TEXTE FOURNI:
━━━━━━━━

On a un projet sur trois ans avec le président Alain Afflelou et les entraîneurs Christian Lanta et Christophe Deylaud. Nous irons tous les quatre au bout de ce projet. Je suis complètement convaincu qu'on a pris le bon duo d'entraîneurs. À part Travers et Labit (NDLR : entraîneurs à Castres) et l'équipe de Guy Novès à Toulouse, je ne suis pas sûr qu'il y ait mieux dans le rugby en France.
Peut-on parler d'année transitoire pour débuter ce cycle de trois ans ?
Exactement. L'année prochaine, j'espère qu'on montera encore en puissance. Et celle d'après…
La H Cup ?
On verra. L'idée est aussi d'intégrer les jeunes, à l'image d'O'Connor, Gayraud, Ugalde… Je compte en faire signer d'autres, surtout quand on voit le niveau des Reichel et Gauderman, champions de France la saison dernière.
Revenons à ce début de saison. Malgré l'absence de résultats, on sent moins d'affolement que par le passé...
Je ne suis pas du tout paniqué. Je comprends l'attente des supporters. J'espère qu'ils seront patients, qu'ils comprendront que l'on met tous nos efforts, tout notre temps et toute notre intelligence - pour autant qu'on en ait - au service du club. Après, on ne peut pas empêcher les gens de dire : « Si ça avait été Dupont ou Durant, ce serait différent. »
En interne, le calme est-il totalement revenu ?
Du point de vue fonctionnement du club, ça n'a jamais marché aussi bien que maintenant. Tout le monde travaille dans le même sens, chacun reste dans son rôle. Il y a une grande sérénité de travail, ce qui n'était pas le cas auparavant. Mais je ne garde aucune haine envers l'ancienne équipe. Depuis qu'il n'est plus président, j'ai d'ailleurs plusieurs fois entrepris des démarches pour rencontrer Francis Salagoity.
Ont-elles abouti ?
On s'est rencontré. On discute. Ce garçon a tout de même réalisé des choses exceptionnelles pour ce club.
À titre personnel, comment vivez-vous la pression populaire autour du club ?
À Toulouse, le rugby est une passion. Ici, c'est une religion. Je reçois des mots d'insulte mais ce n'est pas grave. Je le dis toujours : les victoires sont pour les joueurs et les défaites pour les dirigeants et les entraîneurs. Les chiens aboient et le tout, c'est que la caravane passe.
Sans excuser ce genre de comportement, les supporters sont tout de même allés de déception en déception au fil des saisons…
Ils restent fidèles malgré des résultats dont on ne peut pas dire qu'ils ont enthousiasmé les foules. Globalement, depuis que l'on est remonté en Top 14, on joue le maintien tous les ans. Je pense que des joueurs sont traumatisés, voire pire : habitués. J'espère que non, mais je me demande s'il n'y a pas des joueurs chez qui la défaite fait moins mal qu'avant.

━━━━━━━━

[Contenu transcrit des pages]
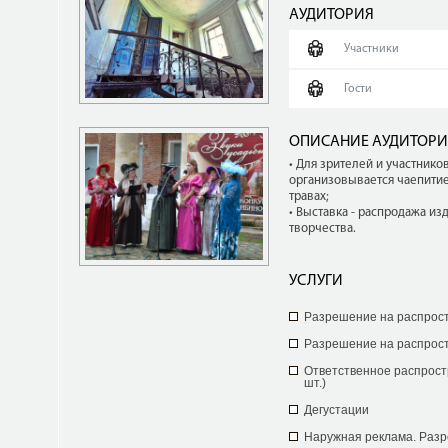
АУДИТОРИЯ
Участники
Гости
ОПИСАНИЕ АУДИТОР
• Для зрителей и участников
организовывается чаепитие
травах;
• Выставка - распродажа и
творчества.
УСЛУГИ
Разрешение на распрос
Разрешение на распрос
Ответственное распрост
шт.)
Дегустации
Наружная реклама. Раз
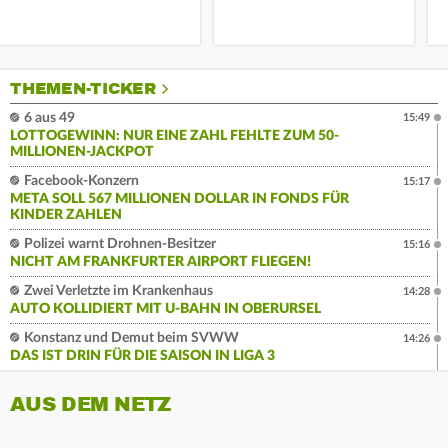
THEMEN-TICKER
6 aus 49
15:49
LOTTOGEWINN: NUR EINE ZAHL FEHLTE ZUM 50-
MILLIONEN-JACKPOT
Facebook-Konzern
15:17
META SOLL 567 MILLIONEN DOLLAR IN FONDS FÜR
KINDER ZAHLEN
Polizei warnt Drohnen-Besitzer
15:16
NICHT AM FRANKFURTER AIRPORT FLIEGEN!
Zwei Verletzte im Krankenhaus
14:28
AUTO KOLLIDIERT MIT U-BAHN IN OBERURSEL
Konstanz und Demut beim SVWW
14:26
DAS IST DRIN FÜR DIE SAISON IN LIGA 3
AUS DEM NETZ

━━━━━━━━

Rédigez la suite de l'entretien sur le club de rugby, en reprenant juste après sa dernière phrase.

RÉPONSE:
Peut-être pourriez-vous engager un psychologue, un sophrologue, un préparateur mental…
Monsieur Lanta est un homme remarquablement intelligent. On n'a pas besoin d'autre chose que de lui, même si on sent nettement que certains joueurs sont constamment dans le combat, d'autres pas. On est dans un tunnel. On se dirige vers la sortie, mais on n'est pas encore dehors.
Et vous apercevez la lumière ?
Je crois qu'on l'aperçoit. Dans ce tunnel, je me suis dirigé du bon côté, celui de la lumière. C'est déjà pas mal quand il fait noir, qu'une des entrées du tunnel est bouchée et que vous ne savez pas laquelle...
Que répondez-vous aux gens qui disent que le club a échappé aux Bayonnais ?
Je leur réponds que je ne savais pas qu'il fallait un passeport pour venir ici. Et s'il y a des gens que ça intéresse, mon père est Italien et ma mère est Basque. Je passais tout mon temps ici, où j'ai une maison depuis 30 ans. Je suis d'ailleurs mitoyen de Serge Blanco.
Ou plutôt, c'est lui qui l'est, puisqu'il a emménagé après moi. Vous savez, je pourrais être un retraité tranquille et je suis tous les jours au boulot.
Le match de Toulouse est-il plus décisif que les précédents ?
C'est aussi compliqué de rencontrer Toulouse que Clermont ou le Racing.
Mais dans la dynamique actuelle…
Un match qui peut être important, c'est celui contre Biarritz. Des deux côtés, l'engagement sera total, les joueurs s'arracheront les tripes (sic). Il est certain que les incidents de l'année dernière et la défaite à Biarritz, assez imméritée, ont pesé lourd dans notre saison.